The main victim of the terror incident is the peace process. Though interaction between India and Pakistan, especially trade and travel, has not been broken off, it has slowed down because of unannounced bureaucratic hold-ups. If the present trends continue, these relations may not be sustainable.

This complex and difficult Indo-Pakistan situation led two societal groups, i.e. South Asians for Human Rights (SAHR) and the South Asia Free Media Association (SAFMA), to put together a non-official delegation comprising people belonging to civil society groups, political parties and the media that visited New Delhi recently to talk on these issues with their counterparts there.

The visit provided a useful opportunity to civil society groups from both countries to exchange views on terrorism and India-Pakistan relations unhindered by official sensitivities. The people in India expressed strong anger against Pakistan and outlined what could happen if a Pakistan-based terrorist group launched another attack. Such an attack would completely marginalise those who advocate diplomacy and direct interaction for resolution of all problems, including terror related issues.
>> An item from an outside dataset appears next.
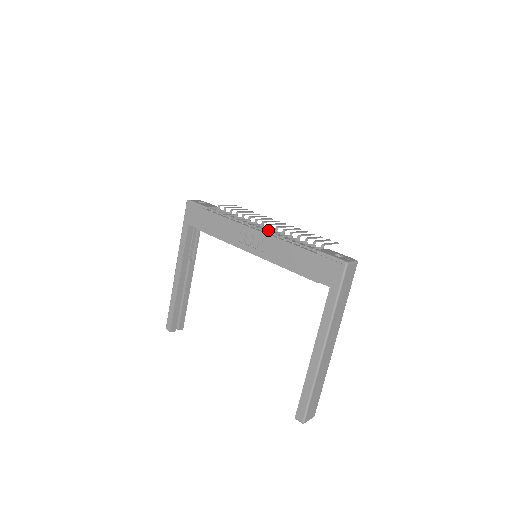
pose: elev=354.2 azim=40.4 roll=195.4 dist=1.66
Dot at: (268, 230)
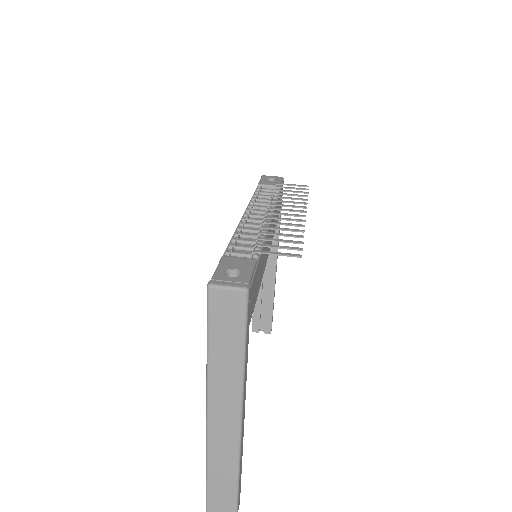
Dot at: (253, 220)
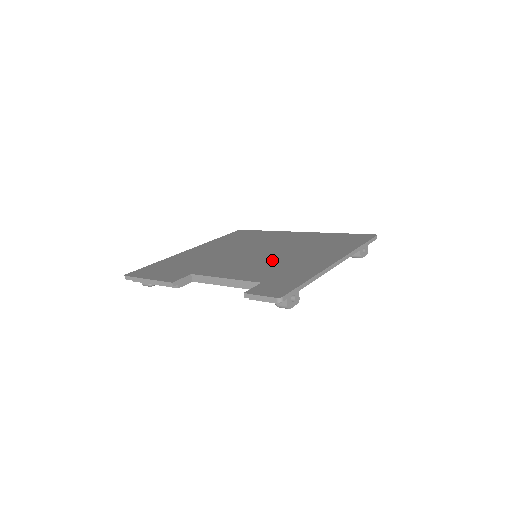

The Indian response is not monolithic. The opinions expressed included a hard line towards Pakistan; anger, anxiety and concern about terrorism; the desire to work through diplomatic channels; support for Pakistan’s current democratic dispensation; and the need to revive normal interaction.

However, there was near unanimity on the view that Pakistan must provide a credible response to the Indian dossier, showing seriousness in dealing with terrorist groups.

Despite the tough political statements by Indian government officials and aggressive comments by hard line Hindu groups, the prospects of revival of normal interaction between India and Pakistan are discernable in New Delhi. Much depends on how Pakistan deals with the Indian dossier, in terms of credibility of response and the kind of administrative and legal action that will be taken to neutralise terrorist groups. However, there is a lack of understanding in India of how terrorism has become a threat to Pakistan’s internal stability; they are more focused on their own problems.

Terrorism is a common enemy of Pakistan and India and this challenge cannot be addressed adequately if these countries do not abandon the current negativity in their interaction. There is a need to return to positive diplomacy and cooperation to combat terrorism.